An important decision is coming up at the end of July that could be a major step forward in fighting anti-Semitism on college campuses. The
University of California school system’s Board of Regents is set to vote at its next meeting, July 22-23, on whether it should adopt the U.S. State Department’s definition of anti-Semitism.
This comes after the President of the University of California, Janet Napolitano, came out in support of the definition and urged the Regents to accept it as well. A number of undergraduate student bodies within the UC school system, including University of California-Santa Barbara (UCSB) and University of California at Los Angeles (UCLA), as well as the Associated Students of the University of California (ASUC) have adopted resolutions condemning anti-Semitism and including the definition.

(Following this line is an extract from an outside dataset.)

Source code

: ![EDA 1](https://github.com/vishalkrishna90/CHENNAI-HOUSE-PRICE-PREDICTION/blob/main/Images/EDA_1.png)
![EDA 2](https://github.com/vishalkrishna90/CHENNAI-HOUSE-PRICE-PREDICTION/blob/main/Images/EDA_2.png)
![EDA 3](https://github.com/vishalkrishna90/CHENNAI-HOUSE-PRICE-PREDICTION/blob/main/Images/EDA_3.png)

Finally, a petition (see below) is being put forward by attorneys to urge the UC Board of Regents to adopt the definition and to push back against protests that it would infringe upon First Amendment rights. We urge all attorneys to read and sign the petition here.
Dear Member of the Board of Regents:
We are attorneys from around the country – private practitioners, public sector attorneys, and university faculty – who are deeply concerned about rising anti-Semitism, including on American college campuses. Unfortunately, the University of California (UC) has not been immune to the problem and, indeed, has played host to some of the worst anti-Semitic incidents. Over the last few years, Jewish UC students have reported being physically assaulted, threatened, and discriminated against. Jewish property has been defaced and destroyed. And Jewish student events have been disrupted and shut down.